> TASK: Locate the word "Phong" in the material, then show every line that holds it.

_ _ _

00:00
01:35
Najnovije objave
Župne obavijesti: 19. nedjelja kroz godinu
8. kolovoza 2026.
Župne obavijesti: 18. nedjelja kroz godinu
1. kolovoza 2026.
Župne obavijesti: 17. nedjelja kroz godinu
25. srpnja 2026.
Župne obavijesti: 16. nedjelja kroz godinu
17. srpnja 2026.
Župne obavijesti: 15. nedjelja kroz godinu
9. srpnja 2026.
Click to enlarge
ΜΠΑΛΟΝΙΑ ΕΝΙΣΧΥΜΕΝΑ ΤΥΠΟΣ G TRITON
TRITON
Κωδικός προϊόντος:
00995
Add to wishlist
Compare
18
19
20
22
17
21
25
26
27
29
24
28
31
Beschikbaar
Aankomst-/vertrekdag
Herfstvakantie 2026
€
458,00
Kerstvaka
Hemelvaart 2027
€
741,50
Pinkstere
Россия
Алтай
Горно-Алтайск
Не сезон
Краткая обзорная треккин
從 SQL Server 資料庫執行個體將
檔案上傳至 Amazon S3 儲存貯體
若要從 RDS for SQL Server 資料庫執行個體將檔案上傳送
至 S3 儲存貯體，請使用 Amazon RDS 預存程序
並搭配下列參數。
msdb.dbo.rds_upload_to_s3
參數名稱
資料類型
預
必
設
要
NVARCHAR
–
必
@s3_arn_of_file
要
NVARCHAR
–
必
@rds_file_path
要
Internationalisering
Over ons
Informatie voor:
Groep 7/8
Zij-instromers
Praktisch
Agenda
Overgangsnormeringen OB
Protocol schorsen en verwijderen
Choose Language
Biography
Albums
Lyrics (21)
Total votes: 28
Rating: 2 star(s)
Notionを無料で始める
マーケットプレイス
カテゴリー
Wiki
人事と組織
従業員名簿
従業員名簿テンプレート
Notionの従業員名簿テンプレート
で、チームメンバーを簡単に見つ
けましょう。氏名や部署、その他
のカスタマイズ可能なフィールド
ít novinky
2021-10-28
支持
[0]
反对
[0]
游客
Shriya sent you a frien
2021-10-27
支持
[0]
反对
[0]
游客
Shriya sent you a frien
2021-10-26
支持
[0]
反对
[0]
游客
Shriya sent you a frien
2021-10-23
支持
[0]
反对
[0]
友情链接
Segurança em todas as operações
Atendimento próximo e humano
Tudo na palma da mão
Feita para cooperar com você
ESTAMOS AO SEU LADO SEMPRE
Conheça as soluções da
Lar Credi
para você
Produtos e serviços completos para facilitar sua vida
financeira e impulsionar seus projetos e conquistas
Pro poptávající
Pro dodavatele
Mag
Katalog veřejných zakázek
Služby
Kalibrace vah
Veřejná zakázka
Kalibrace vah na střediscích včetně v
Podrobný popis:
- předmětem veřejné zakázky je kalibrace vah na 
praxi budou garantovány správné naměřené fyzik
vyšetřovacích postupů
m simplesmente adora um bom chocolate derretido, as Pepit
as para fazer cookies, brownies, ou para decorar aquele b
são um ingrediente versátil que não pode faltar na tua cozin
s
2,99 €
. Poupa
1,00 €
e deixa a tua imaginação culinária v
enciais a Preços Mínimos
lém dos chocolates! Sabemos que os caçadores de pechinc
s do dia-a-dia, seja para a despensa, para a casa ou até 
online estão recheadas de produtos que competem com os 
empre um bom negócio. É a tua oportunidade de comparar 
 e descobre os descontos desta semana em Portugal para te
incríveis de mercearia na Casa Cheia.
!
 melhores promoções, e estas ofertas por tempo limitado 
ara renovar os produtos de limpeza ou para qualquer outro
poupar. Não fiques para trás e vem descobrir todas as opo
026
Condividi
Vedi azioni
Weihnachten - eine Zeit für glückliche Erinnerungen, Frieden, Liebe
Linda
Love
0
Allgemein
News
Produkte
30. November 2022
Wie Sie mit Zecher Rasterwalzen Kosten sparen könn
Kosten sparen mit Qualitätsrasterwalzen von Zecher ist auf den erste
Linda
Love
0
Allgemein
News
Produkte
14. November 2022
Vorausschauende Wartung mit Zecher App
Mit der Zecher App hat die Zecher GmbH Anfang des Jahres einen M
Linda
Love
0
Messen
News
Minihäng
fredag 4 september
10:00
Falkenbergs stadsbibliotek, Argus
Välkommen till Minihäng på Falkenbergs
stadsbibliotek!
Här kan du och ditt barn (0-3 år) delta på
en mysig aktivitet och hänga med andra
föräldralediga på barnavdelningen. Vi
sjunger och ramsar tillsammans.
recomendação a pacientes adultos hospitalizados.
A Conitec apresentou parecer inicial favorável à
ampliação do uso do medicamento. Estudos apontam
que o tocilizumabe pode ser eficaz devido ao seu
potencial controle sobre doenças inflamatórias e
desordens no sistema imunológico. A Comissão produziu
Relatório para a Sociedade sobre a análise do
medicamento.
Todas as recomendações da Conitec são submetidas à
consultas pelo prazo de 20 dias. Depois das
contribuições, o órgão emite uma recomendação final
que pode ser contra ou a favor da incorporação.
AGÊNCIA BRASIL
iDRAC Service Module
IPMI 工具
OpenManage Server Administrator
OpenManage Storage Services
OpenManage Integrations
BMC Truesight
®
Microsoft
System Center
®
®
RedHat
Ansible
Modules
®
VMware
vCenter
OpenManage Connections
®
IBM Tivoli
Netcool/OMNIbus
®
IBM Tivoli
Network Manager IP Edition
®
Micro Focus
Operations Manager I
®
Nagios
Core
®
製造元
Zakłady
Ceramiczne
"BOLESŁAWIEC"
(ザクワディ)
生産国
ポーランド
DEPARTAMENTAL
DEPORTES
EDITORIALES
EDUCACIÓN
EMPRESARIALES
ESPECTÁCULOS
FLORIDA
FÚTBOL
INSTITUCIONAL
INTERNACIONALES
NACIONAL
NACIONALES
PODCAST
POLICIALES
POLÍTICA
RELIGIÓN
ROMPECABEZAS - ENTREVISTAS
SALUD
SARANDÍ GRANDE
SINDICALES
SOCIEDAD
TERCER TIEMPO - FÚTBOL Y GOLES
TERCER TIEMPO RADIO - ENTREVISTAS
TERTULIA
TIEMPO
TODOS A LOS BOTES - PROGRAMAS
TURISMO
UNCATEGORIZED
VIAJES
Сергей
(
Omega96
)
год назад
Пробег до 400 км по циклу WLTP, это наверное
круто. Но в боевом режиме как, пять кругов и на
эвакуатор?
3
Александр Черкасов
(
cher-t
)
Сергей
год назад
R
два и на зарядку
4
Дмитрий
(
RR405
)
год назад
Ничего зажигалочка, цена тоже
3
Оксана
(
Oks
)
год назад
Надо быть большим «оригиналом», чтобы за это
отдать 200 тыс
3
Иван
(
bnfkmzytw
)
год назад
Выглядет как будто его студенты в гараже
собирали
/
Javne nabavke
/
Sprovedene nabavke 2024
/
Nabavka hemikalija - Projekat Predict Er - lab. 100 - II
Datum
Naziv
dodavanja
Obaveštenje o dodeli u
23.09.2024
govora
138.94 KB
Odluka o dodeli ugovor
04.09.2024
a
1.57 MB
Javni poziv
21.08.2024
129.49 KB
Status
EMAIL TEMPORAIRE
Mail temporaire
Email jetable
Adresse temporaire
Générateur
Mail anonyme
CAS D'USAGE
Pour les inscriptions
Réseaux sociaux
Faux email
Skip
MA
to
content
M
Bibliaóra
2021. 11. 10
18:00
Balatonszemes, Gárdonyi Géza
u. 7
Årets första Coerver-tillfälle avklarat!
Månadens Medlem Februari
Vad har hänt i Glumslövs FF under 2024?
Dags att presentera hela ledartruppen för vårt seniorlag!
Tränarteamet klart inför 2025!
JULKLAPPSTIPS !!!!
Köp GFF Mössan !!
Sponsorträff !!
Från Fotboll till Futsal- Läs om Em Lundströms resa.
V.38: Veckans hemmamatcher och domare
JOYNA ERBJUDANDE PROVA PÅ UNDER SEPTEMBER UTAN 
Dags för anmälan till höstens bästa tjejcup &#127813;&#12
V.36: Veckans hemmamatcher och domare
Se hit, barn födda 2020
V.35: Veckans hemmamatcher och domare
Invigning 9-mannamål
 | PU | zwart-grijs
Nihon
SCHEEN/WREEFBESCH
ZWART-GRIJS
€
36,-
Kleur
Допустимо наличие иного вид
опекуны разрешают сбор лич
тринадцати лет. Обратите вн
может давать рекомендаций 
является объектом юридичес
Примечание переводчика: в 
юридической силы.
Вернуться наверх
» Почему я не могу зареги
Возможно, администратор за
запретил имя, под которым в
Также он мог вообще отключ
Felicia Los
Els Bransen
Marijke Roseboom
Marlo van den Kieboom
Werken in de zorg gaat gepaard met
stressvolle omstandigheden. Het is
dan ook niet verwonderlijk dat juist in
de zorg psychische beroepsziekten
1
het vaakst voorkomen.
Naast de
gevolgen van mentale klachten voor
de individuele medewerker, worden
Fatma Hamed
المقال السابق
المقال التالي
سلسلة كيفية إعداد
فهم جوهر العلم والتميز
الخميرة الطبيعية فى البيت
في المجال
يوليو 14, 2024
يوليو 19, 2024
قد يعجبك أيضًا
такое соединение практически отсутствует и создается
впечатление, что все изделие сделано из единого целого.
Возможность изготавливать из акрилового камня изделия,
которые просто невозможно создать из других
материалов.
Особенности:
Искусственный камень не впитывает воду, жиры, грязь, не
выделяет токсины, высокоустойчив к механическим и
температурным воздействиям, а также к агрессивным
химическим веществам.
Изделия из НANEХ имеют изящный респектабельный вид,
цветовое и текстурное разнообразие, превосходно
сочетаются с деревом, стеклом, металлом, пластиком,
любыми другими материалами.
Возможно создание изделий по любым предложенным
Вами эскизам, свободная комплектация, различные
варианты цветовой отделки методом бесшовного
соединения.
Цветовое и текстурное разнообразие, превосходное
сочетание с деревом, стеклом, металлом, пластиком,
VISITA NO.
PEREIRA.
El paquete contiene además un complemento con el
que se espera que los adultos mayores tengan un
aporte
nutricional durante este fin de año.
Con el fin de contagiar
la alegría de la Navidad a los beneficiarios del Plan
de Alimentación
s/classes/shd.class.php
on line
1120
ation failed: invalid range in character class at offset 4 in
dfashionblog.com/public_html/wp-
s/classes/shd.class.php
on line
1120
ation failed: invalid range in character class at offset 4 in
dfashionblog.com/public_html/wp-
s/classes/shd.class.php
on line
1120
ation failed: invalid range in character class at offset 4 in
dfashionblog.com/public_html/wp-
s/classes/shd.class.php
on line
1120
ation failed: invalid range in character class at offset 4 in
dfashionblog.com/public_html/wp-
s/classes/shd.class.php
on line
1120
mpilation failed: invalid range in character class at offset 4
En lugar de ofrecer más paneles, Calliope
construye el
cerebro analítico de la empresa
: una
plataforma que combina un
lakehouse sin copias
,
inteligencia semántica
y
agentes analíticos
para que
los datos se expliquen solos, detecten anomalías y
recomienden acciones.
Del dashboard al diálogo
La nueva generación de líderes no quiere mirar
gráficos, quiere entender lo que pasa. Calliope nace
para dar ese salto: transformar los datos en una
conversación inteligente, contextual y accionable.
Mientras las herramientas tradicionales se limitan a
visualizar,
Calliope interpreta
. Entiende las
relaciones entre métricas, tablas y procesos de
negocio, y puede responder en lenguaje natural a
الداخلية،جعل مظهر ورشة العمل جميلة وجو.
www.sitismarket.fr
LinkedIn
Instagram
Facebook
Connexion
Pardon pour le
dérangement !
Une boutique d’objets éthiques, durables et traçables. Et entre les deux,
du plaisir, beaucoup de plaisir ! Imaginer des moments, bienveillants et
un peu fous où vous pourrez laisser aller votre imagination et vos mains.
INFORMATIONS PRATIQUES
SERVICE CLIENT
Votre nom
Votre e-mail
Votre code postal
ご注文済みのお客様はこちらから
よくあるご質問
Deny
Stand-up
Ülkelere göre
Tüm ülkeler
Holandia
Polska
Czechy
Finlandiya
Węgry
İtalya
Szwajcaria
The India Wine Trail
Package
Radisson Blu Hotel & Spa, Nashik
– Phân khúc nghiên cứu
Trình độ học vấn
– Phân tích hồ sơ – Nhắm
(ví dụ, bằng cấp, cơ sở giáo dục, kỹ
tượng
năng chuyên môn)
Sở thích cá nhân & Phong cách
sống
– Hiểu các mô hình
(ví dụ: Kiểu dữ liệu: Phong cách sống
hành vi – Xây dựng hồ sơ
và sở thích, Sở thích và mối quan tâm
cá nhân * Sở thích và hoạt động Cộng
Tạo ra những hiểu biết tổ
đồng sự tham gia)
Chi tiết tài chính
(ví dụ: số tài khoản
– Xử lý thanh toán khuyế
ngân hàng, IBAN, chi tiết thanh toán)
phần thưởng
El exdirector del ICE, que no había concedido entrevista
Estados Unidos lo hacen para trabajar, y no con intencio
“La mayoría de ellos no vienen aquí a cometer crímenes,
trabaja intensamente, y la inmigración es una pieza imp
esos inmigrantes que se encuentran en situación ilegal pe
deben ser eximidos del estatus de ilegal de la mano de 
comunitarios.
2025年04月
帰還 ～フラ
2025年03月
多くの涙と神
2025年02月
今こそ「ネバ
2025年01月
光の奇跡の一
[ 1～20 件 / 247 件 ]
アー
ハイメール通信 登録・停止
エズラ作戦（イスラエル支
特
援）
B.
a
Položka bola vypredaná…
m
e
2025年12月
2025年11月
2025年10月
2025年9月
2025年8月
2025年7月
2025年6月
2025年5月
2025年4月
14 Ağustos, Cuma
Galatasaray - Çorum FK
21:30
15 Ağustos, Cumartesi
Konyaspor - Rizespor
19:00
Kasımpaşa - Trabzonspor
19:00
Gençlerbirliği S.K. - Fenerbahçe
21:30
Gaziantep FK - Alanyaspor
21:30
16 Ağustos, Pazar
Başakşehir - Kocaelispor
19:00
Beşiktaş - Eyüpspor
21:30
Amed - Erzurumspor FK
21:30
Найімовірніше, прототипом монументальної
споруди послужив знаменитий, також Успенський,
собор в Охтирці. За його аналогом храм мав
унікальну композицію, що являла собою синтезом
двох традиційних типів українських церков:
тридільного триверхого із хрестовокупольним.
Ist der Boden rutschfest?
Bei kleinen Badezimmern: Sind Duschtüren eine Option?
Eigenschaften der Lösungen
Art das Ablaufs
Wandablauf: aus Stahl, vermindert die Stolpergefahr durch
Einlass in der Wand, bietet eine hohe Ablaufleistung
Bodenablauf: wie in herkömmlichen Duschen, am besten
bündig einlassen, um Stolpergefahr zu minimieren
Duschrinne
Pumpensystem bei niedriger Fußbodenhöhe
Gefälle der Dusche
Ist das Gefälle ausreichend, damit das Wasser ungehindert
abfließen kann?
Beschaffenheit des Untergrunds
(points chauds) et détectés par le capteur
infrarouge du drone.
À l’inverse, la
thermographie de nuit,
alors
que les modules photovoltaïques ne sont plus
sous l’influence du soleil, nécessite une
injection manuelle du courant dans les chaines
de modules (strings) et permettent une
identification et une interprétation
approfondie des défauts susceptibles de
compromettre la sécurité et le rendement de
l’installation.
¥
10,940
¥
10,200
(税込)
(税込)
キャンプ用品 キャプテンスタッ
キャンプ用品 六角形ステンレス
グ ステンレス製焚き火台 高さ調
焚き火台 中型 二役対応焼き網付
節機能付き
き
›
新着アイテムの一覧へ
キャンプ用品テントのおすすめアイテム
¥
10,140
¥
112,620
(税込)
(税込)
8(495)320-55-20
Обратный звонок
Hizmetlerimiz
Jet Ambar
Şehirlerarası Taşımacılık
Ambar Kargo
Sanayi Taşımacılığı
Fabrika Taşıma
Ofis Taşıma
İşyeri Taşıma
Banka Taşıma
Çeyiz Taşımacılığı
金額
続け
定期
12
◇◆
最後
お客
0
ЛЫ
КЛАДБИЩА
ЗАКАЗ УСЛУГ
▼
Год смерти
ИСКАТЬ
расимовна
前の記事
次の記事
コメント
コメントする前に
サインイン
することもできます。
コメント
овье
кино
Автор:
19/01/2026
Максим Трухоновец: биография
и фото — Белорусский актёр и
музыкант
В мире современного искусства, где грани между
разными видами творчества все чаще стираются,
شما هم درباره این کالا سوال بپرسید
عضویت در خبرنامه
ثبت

_ _ _

> REPLY:
Sở thích cá nhân & Phong cách
(ví dụ: Kiểu dữ liệu: Phong cách sống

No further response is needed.